You are a senior frontend engineer making text legible over
background photos on a card grid component.
Goal: Create a CSS gradient scrim technique that guarantees WCAG AA
contrast (4.5:1) for white text over any background photo.
Include:
- A ::after pseudo-element with linear-gradient to top (dark at
bottom where text lives, transparent at top)
- Use oklch(0 0 0 / opacity) for the dark stops — oklch black
is truly neutral and doesn't introduce color cast
- text-shadow as a secondary legibility technique (belt + suspenders)

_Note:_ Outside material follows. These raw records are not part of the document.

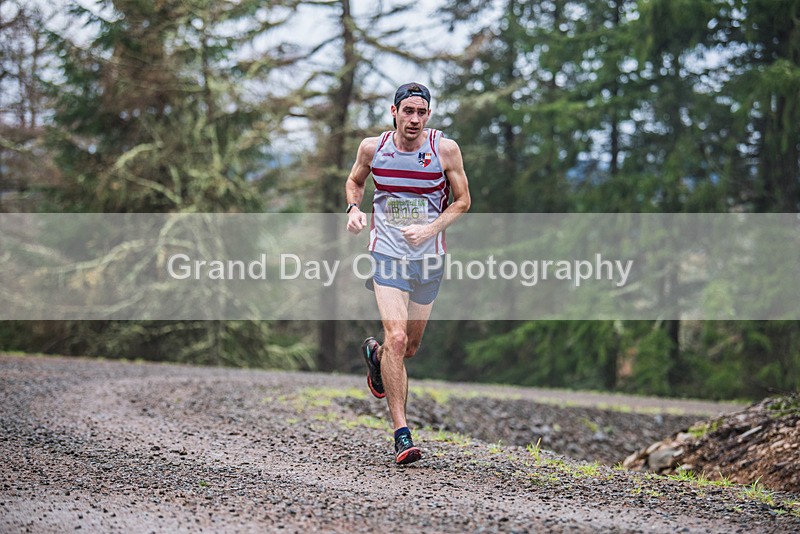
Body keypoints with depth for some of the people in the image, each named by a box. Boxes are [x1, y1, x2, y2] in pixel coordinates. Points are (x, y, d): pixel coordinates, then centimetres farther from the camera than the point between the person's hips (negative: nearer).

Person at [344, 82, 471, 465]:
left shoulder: (445, 149, -6)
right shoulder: (372, 147, -3)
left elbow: (462, 200, 2)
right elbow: (354, 180, 17)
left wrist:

- The multi-stop gradient trick to get a more natural-looking scrim
than a two-stop linear-gradient (which looks like a dark band)
Explain:
- Why a 2-stop black-to-transparent scrim looks unnatural
(Mach band illusion) and why using 4+ stops with eased values
produces a more organic falloff
- WCAG contrast ratio math: how dark does the overlay need to be
for white text to pass at 4.5:1 given a typical mid-range photo
Framework variant: Show how to use this in a Next.js Image component
alongside the blurDataURL placeholder.
Return only the CSS with inline comments.

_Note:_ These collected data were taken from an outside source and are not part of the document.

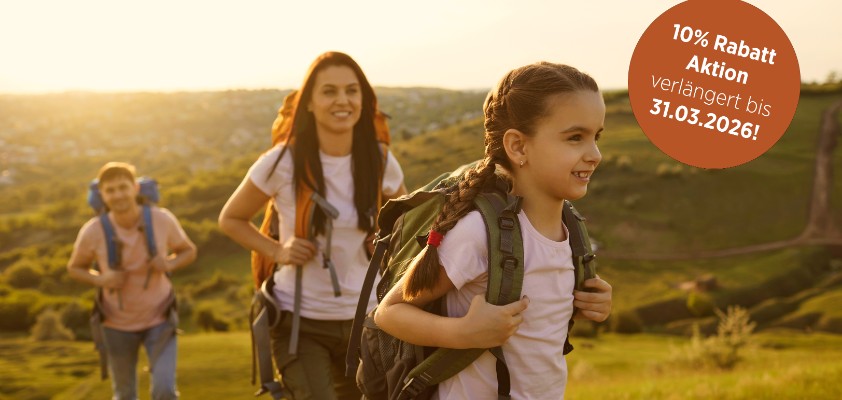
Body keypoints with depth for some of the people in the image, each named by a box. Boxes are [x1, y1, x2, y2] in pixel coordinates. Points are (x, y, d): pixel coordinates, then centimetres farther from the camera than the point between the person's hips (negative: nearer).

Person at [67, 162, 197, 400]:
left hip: (158, 319, 0)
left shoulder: (162, 219, -21)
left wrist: (169, 264, -24)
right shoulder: (93, 231, -22)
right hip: (118, 324, 1)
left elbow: (189, 251, -2)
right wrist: (101, 280, -24)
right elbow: (75, 268, -2)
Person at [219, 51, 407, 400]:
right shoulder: (283, 163, -12)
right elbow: (230, 219, 2)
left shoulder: (381, 163, -3)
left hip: (362, 318, 4)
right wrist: (277, 250, -13)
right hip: (301, 321, -4)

Why 4 gradient stops look better than 2
A simple two-stop gradient from black 50% to transparent 100% creates a Mach band — a sharp perceptual edge where the gradient transitions feel sudden even though they're technically smooth. Using four or more stops with eased intermediate values produces a falloff that matches how light actually behaves. The values 0.80 → 0.50 → 0.10 → 0 at positions 0% → 30% → 55% → 70% approximate an ease-in curve that looks natural on a wide range of photos. This technique is used by Google Photos card overlays and editorial publication card components.
text-shadow as backup
Even with a well-tuned scrim, a photo with an unusually bright area in the text zone may cause contrast failures. A subtle text-shadow: 0 1px 3px oklch(0 0 0 / 0.5) on the heading text gives an additional 10–15% contrast boost with no visible effect on normal photos. Together, the scrim handles 90% of cases, and the text-shadow handles edge cases where the photo is unpredictably bright. Avoid heavy drop shadows that make text look like it's floating — keep the offset to 1–2px and spread to 3–4px maximum.